Some of the most common withdrawal symptoms that people detoxing from Xanax include, but are not limited to, the following:

• Muscle aches
• Headaches
• Blurred vision
• Sweating
• Insomnia
• Sensitivity to light
• Diarrhea
• Tremors
• Anxiety
• Tremors
• Panic
• Paranoia

These withdrawal symptoms can be managed fairly easily through the use of over-the-counter and all-natural medications. However, there are more serious symptoms that can develop during detox that can cause severe damage and even death, including:

• Heart Palpatations
• Fever
• Seizures

Seizures are the greatest concern when it comes to benzodiazepine addicts detoxing. On their own, seizures can be so powerful that they harm the brain enough to cause death or permanent, life-altering damage. But seizures are also hazardous because when someone experiences one, they can suffer a fall, get into an accident if they are on the go, or cause physical damage to themselves. In many cases, death due to a seizure is because of these circumstances. 
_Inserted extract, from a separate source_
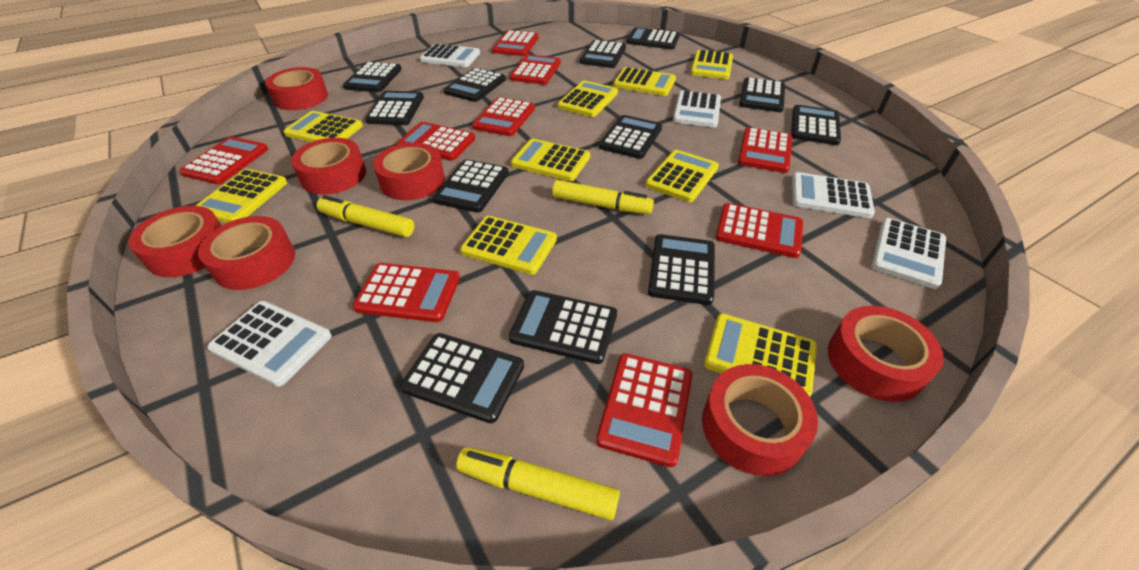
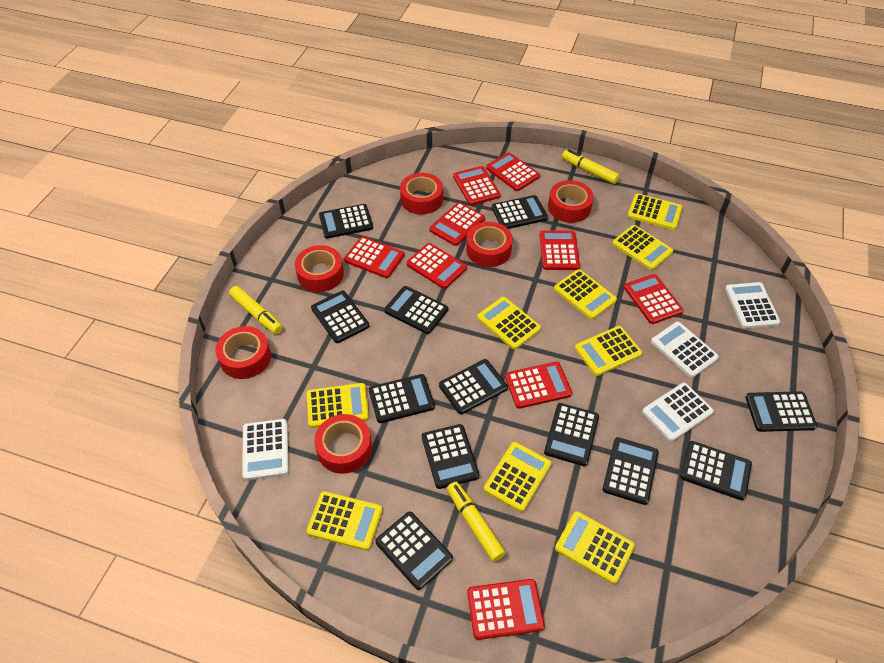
red tape: 7 -> 6
white calculator: 5 -> 4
To prevent serious, life-threatening issues, the best way to detox is to do so in a professional treatment center. Depending on the severity of a person’s dependence, they may be gradually weaned off of Xanax to minimize the intensity of the withdrawal symptoms. This helps to lessen the possibility of seizures and other deadly symptoms, making this process safer than if it was attempted independently.

Home Xanax Detox in Los Angeles

Xanax addiction treatment and MD Home Detox that goes beyond detox is recommended for those looking to stay sober and in recovery. Detox may only rid the body of withdrawal symptoms, but not necessarily completely rid the body of cravings. It will not clear the mind of any psychological or emotional issues that stand between the individual and their recovery. Thankfully, there are several options for Xanax addiction treatment, including inpatient treatment, intensive outpatient programs, and outpatient programs. The severity of the Xanax addiction, the length of time it has been abused for, and in what dose are some factors that help determine what level of Xanax addiction treatment a person will be provided. 

Xanax addiction is not curable, but it can be treated and treated effectively. With a combination of top-of-the-line detox services, medication, and therapies, individuals who were once dependent on Xanax can break free from their addiction and start building their sober futures.